Matthias Heilmann—who most recently led ABB’s Global Product Group Enterprise Software business—has been appointed head of the new business and chief digital officer, overseeing the development of digital capabilities around Predix, GE’s cloud platform for the Industrial Internet, to drive asset and operations optimization for the oil and gas industry.

As a demonstration of those optimization capabilities, GE is partnering with BP to create a digital solution for reducing unplanned downtime at BP’s offshore operations in the Gulf of Mexico. The solution aims to increase facility reliability by looking holistically at the process level—introducing new process surveillance and predictive analytic tools to provide early warnings of potential facility issues.

“As we move to a digital world in the oil and gas industry, we look to digital technologies to help us move to the next level of operational excellence,” said Dave Feineman, senior advisor on digital technology for BP’s Upstream Technology organization. “These digital technologies offer the opportunity to collaboratively develop industry-leading solutions to address some of the most significant challenges in field operations.”

The solution will use GE’s Asset Performance Management (APM) software and Predix to provide analytical insights at enterprise scale through knowledge sharing on demand.

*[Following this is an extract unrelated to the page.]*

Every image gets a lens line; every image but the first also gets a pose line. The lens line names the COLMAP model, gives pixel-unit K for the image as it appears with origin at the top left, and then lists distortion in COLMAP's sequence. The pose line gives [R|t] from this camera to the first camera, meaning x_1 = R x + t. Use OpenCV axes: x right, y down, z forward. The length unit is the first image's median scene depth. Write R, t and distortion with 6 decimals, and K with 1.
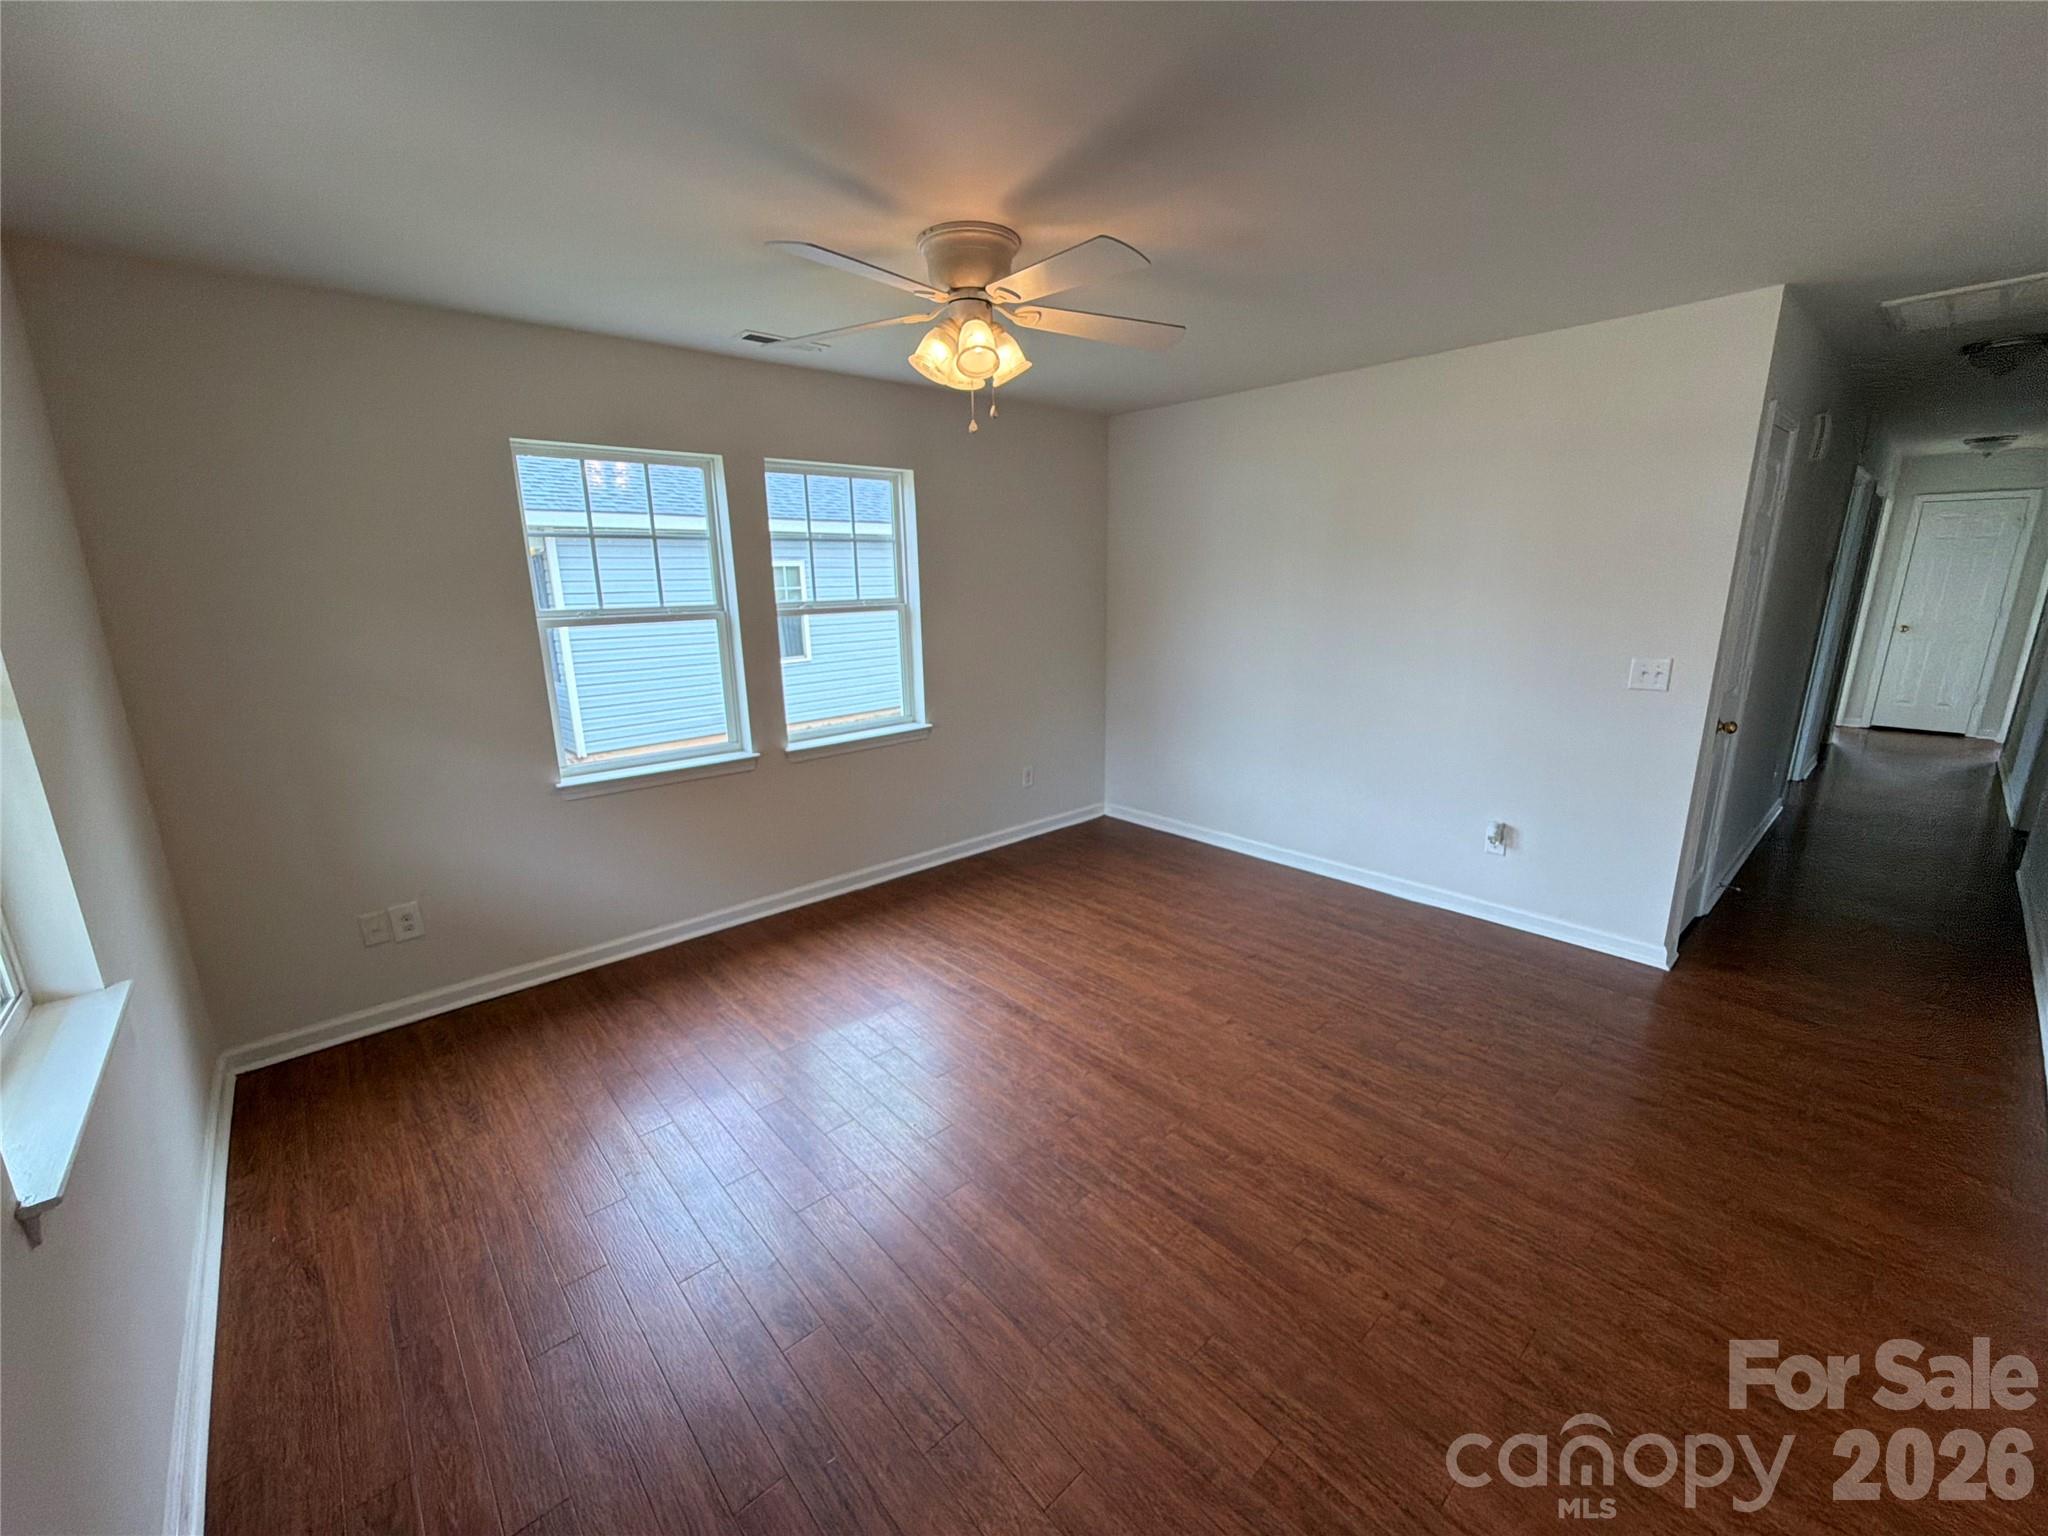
lens RADIAL K [[818.7, 0, 1020.9], [0, 818.7, 766.9], [0, 0, 1]] dist [0.002377, 0.000118]
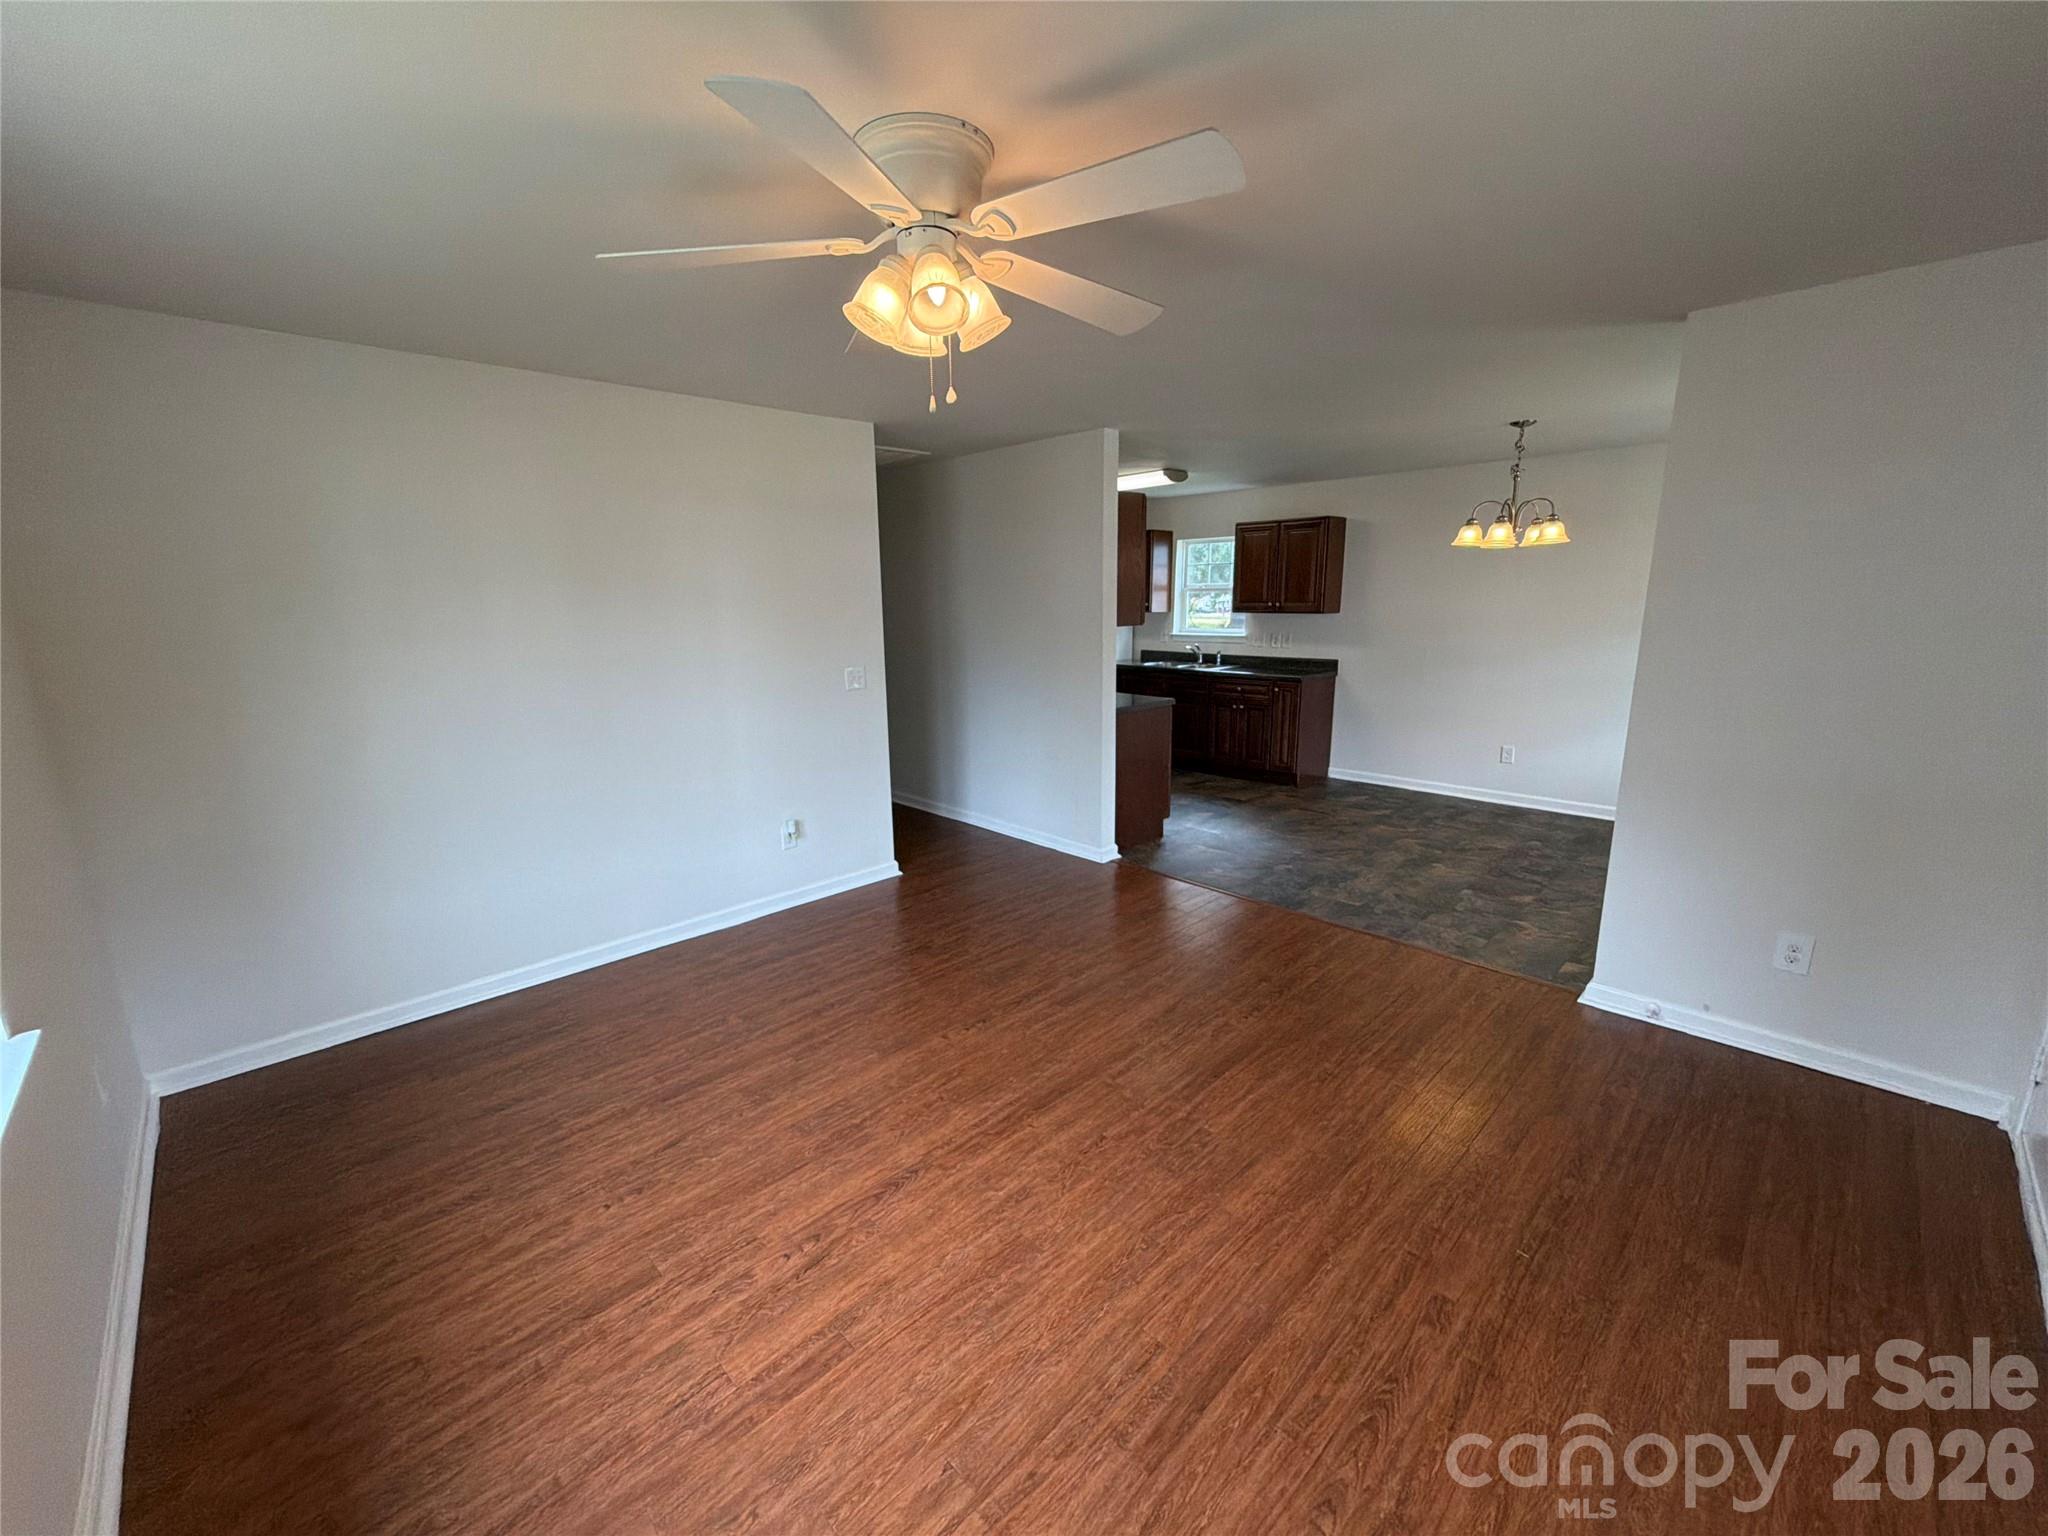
lens RADIAL K [[818.7, 0, 1021.0], [0, 818.7, 773.6], [0, 0, 1]] dist [0.002377, 0.000118]
pose [[-0.040980, -0.200566, 0.978823, -0.579930], [0.247617, 0.947047, 0.204422, -0.159056], [-0.967991, 0.250750, 0.010854, 0.681465]]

Process engineers will be able to eliminate disruptions by being proactive and analyzing problems more efficiently.

Oil reservoir insights

GE has been forming a variety of partnerships to help develop the right software solutions for the Internet of Things (IoT). As part of the company’s plan to deliver this latest digital suite, GE Oil & Gas has also announced a partnership with Paradigm, an independent software developer for the oil and gas industry.

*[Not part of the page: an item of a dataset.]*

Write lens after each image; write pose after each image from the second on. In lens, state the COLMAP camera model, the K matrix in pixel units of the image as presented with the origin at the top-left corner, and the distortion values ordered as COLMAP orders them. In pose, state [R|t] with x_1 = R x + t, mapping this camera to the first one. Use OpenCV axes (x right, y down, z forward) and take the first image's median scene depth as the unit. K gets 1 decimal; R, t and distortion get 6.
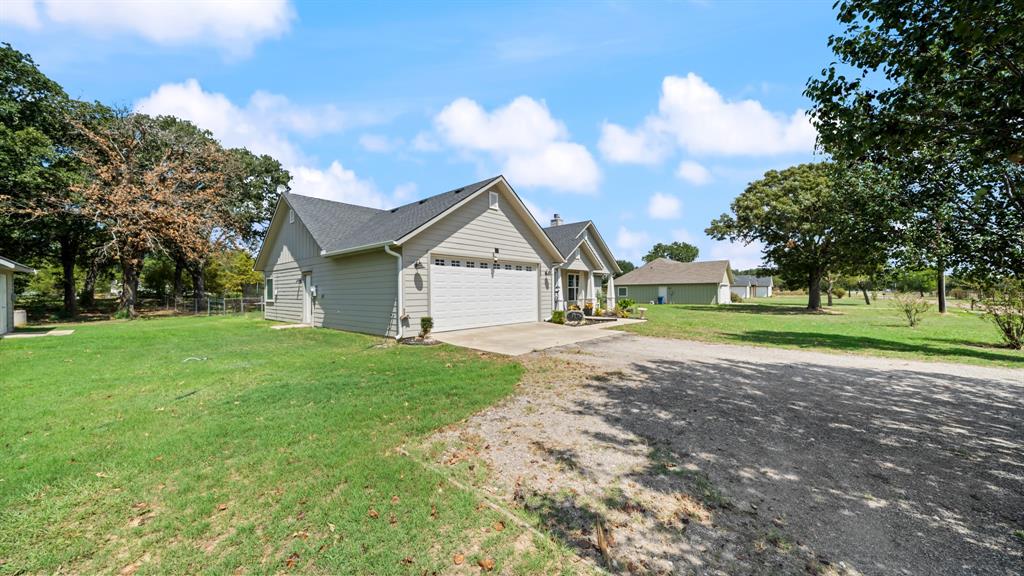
lens RADIAL K [[356.1, 0, 506.4], [0, 356.1, 300.8], [0, 0, 1]] dist [-0.001656, -0.000271]
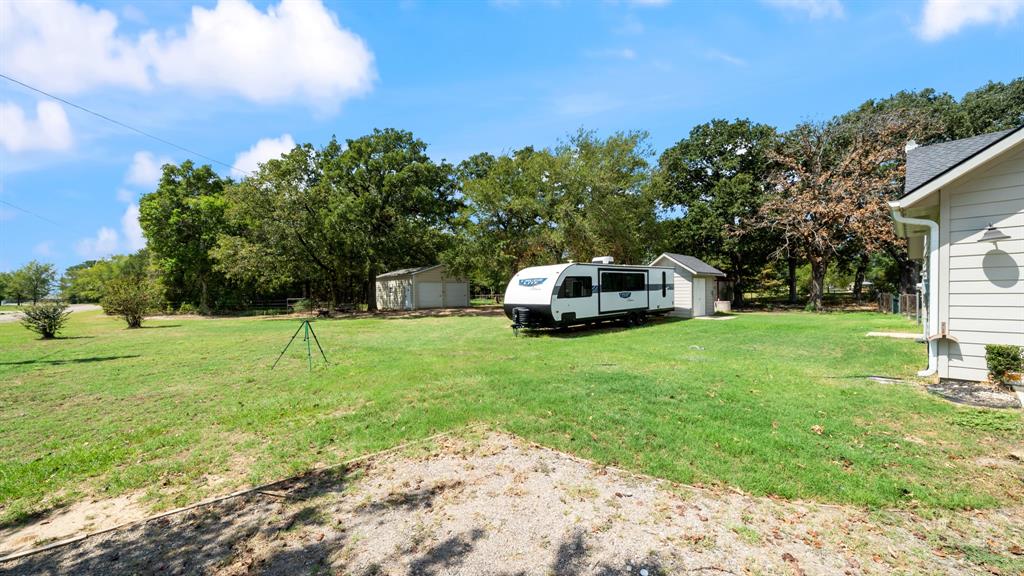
lens RADIAL K [[356.1, 0, 506.4], [0, 356.1, 300.8], [0, 0, 1]] dist [-0.001656, -0.000271]
pose [[-0.135538, 0.032152, -0.990250, 0.786617], [-0.011506, 0.999355, 0.034022, -0.050927], [0.990705, 0.016005, -0.135081, 1.093169]]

The partnership aims to combine Paradigm’s subsurface knowledge with GE’s production intelligence. Reservoir Driven Production Optimization (RDPO) runs Paradigm’s modeling and petrochemical services on GE’s Predix to create an upstream solution for optimizing field-level production.

Particularly with the low price of oil, it has become more important than ever to maximize the life of existing reservoirs while reducing operating costs. Improving problem detection and treatment design can reduce operational costs by 10-25 percent, according to GE, through fewer interventions and more efficient use of resources. RDPO provides a clearer understanding of the reservoir geology, permanent monitoring of wells and predictive analytics.

Although these days operators typically have access to increasing amount of real-time production data such as pressures and flow rates, that doesn’t mean they have the right analysis to gain the best understanding. RDPO enables a better understanding of the data, helping engineers conduct nodal analyses and evaluate diagnostics via links to a 3D model of the subsurface.

“Today, production engineers often rely on single-well analysis to make production decisions that have field-wide impact,” said Arshad Matin, Paradigm’s CEO. “Partnering with GE, we can now provide a unified view of both production and reservoir data for optimal decision-making.”